El proyecto original quedó inconcluso. Una escultura a manera de zigurat acompañaba el ingreso y un largo muro que se elevaba del suelo en forma audaz hacía del acceso algo novedoso, por su manejo escultórico, al que es muy afecto el autor. Aparte de estos aspectos, poco nuevo hay en él, como no sea el trazo de los caminos arbolados ondulantes. Los conceptos de empleo del espacio y siembra de las tumbas se atienen a la misma tradición del resto de los cementerios, no obstante que está ubicado en la ladera de un cerro que permite una secuencia serpenteante que modifica notablemente la tradición local —pero, como se ve, nada nuevo. Rodeado por la urbanización en forma poco adecuada, el resultado difiere enormemente de lo que los otros cementerios de la ciudad sí lograron integrándose en el contexto urbano, como debe ser.
González Gortázar, a pesar de ser un notable arquitecto y escultor, no logra aquí un tema nuevo, o por lo menos digno de llegar a ser memorable dentro de sus trabajos. Es verdad que la obra quedó inconclusa y fue destruida y alterada en gran parte, pero parece que la elección del sitio jugó un papel definitivo: el resultado fue que envejeció mucho antes de ser joven.

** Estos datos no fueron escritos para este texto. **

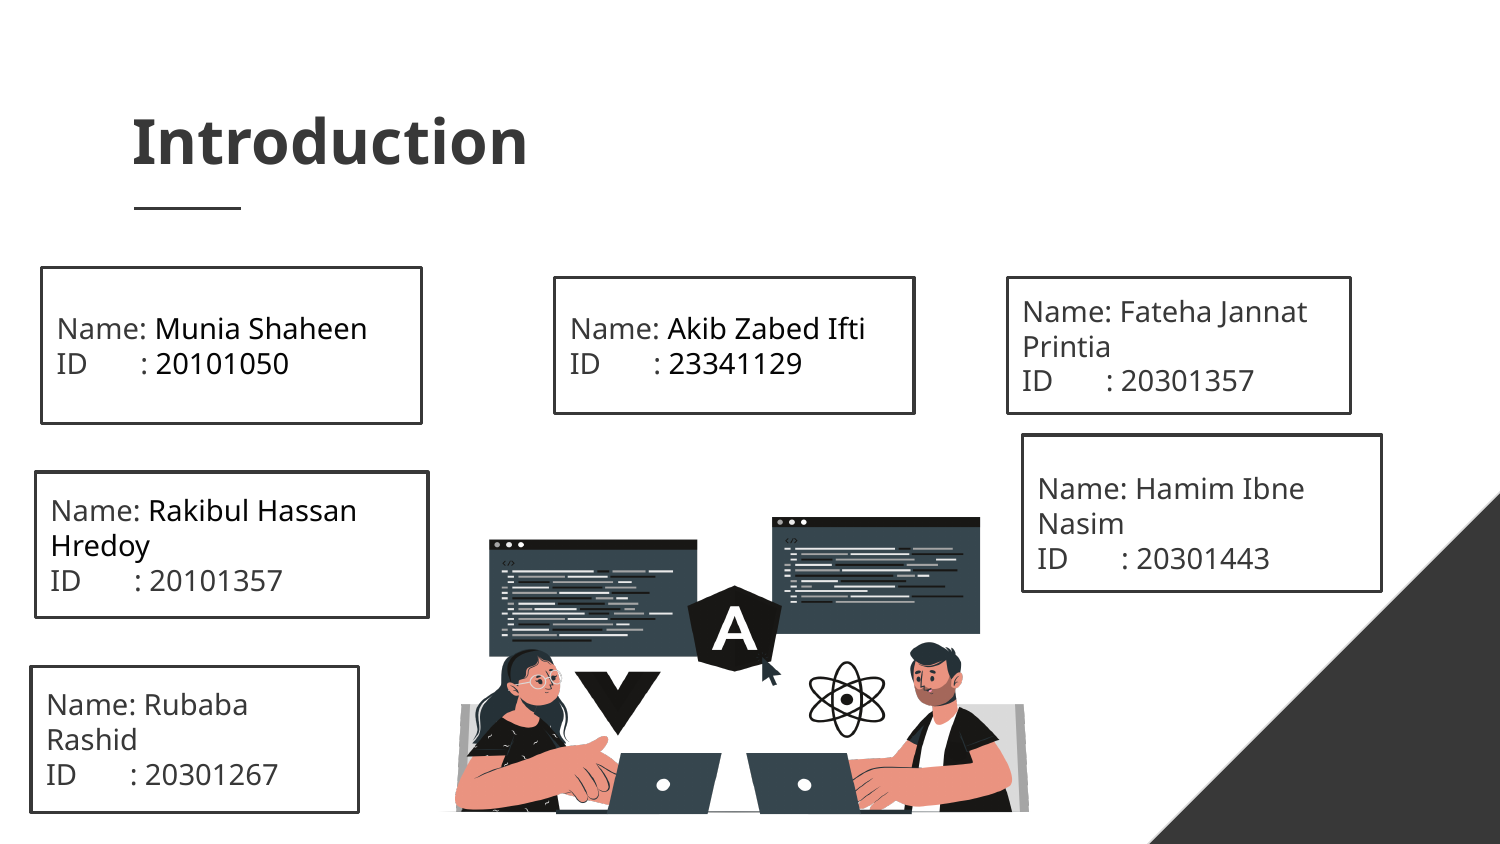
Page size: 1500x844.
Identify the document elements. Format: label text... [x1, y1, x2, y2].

text_box Name: Rakibul Hassan Hredoy ID : 20101357 [35, 472, 381, 618]
text_box Name: Fateha Jannat Printia ID : 20301357 [1007, 277, 1351, 414]
text_box Name: Hamim Ibne Nasim ID : 20301443 [1088, 455, 1367, 592]
text_box [1088, 435, 1382, 592]
text_box Name: Akib Zabed Ifti ID : 23341129 [554, 277, 915, 353]
text_box Name: Munia Shaheen ID : 20101050 [41, 267, 422, 424]
text_box Name: Rubaba Rashid ID : 20301267 [31, 666, 359, 813]
title Introduction [116, 87, 1064, 174]
picture [386, 354, 1083, 844]
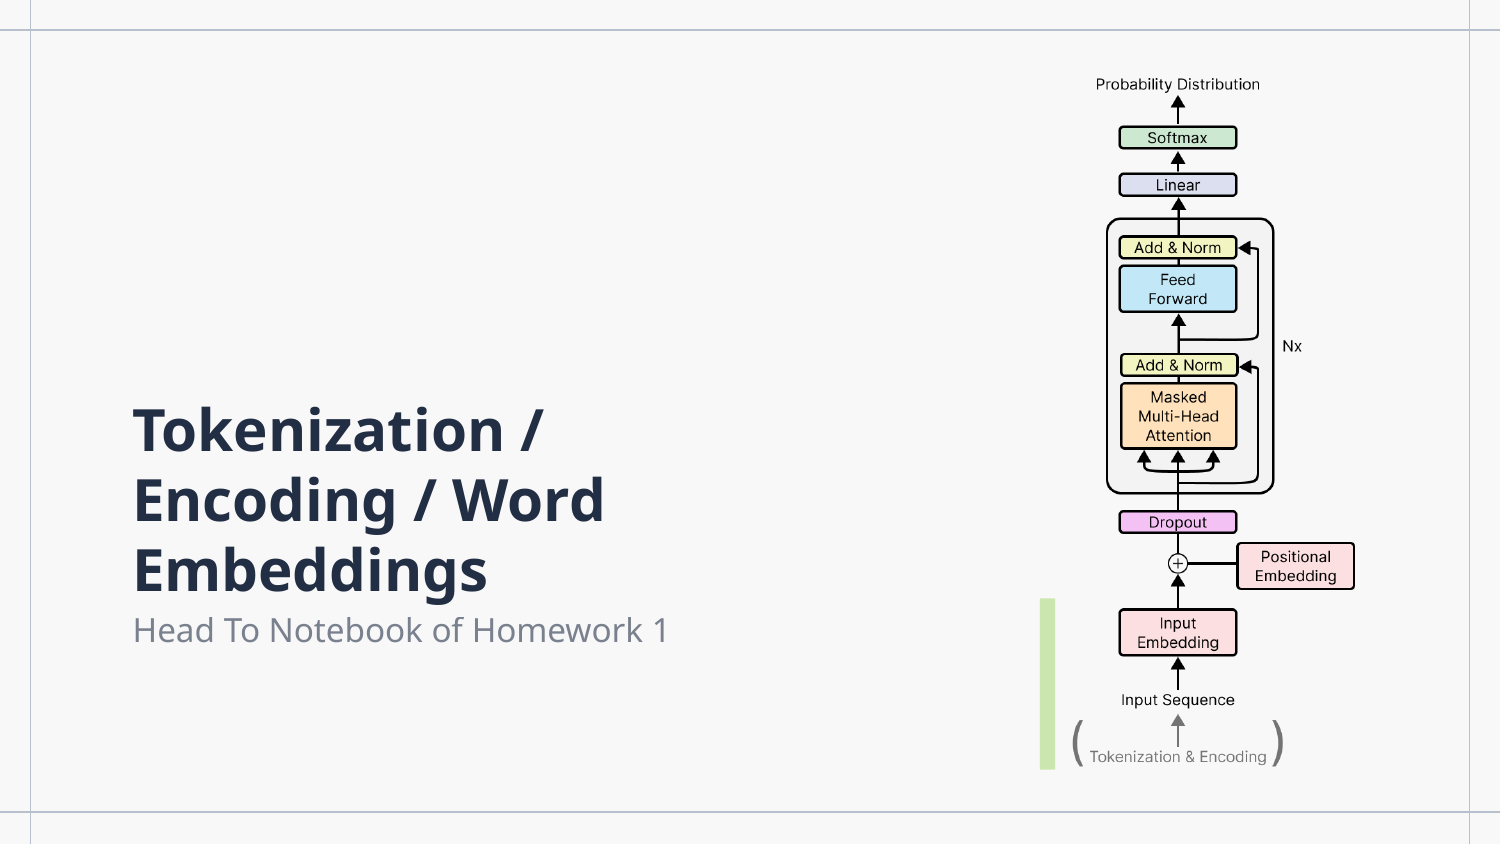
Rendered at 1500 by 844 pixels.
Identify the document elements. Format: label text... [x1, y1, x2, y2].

picture [1066, 73, 1355, 770]
text_box Head To Notebook of Homework 1 [94, 594, 1061, 665]
title Tokenization / Encoding / Word Embeddings [117, 378, 863, 594]
text_box [1038, 596, 1057, 772]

Tal vez la tradición funeraria ha perdido fuerza en la cultura contemporánea sustituida por otras formas de depositar o tratar la muerte en la sociedad actual; ello nos lleva a reflexionar si en verdad hay un agotamiento del modelo, o si a través de la arquitectura funeraria nos estamos enterando de que pronto llegará un cambio. Serviría reflexionar en torno a ello, ya que a pesar del uso cotidiano de los espacios para la muerte, en Jalisco no tenemos aún uno que simbolice el nuevo siglo. Los nuevos modelos no han llegado aún a concretarse, pero pocas novedades podemos esperar a partir de un hecho irremediable, único e invariable que forma parte del ciclo de la vida. m
[1] En 1787, la Real Orden de Carlos III del 3 de abril, prohibía los entierros en el interior de las iglesias, lo que aceleraría la construcción de necrópolis en las afueras de las ciudades; la orden se extendió a las colonias: Andrés Martínez Medina, “Del hospital al balneario, arquitectura para tratar y prevenir enfermedades”, en Turisme, Gastronomía, Oci i Salut als municipis valencians: Una perspectiva Histórica (Seminari dÉstudis sobre la Ciéncia, Ayuntamiento de San Vicent de Raspeig, Valencia, 2012, p. 65).

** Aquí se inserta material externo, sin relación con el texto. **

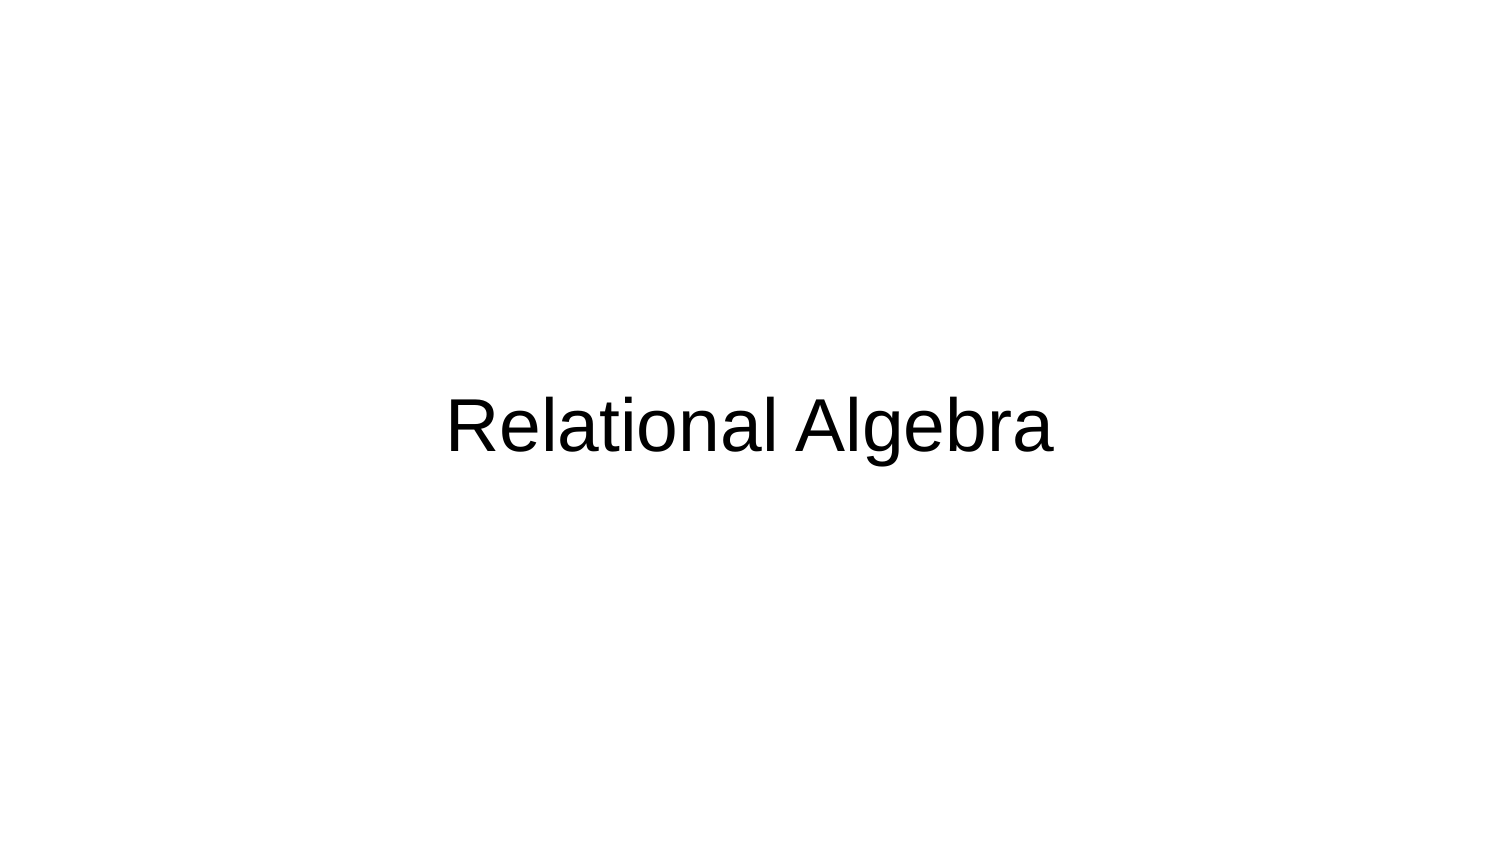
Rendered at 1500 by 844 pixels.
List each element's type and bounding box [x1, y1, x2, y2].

title [51, 352, 1449, 491]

[2] Ver la introducción de Lucía Arévalo Vargas en Epigrafía del Panteón de Belén, de Ramiro Villaseñor y Villaseñor. uned, Guadalajara, 1985, p. 12).
[3] Rafael Urzúa, arquitecto, de Juan Lanzagorta Vallín. Ágata / iteso / Secretaría d Cultura del Estado de Jalisco, Guadalajara, 2000, p. 170.
[4] Fernando González Gortázar, de Antonio Riggen Martínez. Monografías de arquitectos del siglo xx, Gobierno del Estado de Jalisco / Universidad de Guadalajara, Guadalajara, 2005, pp. 156-158.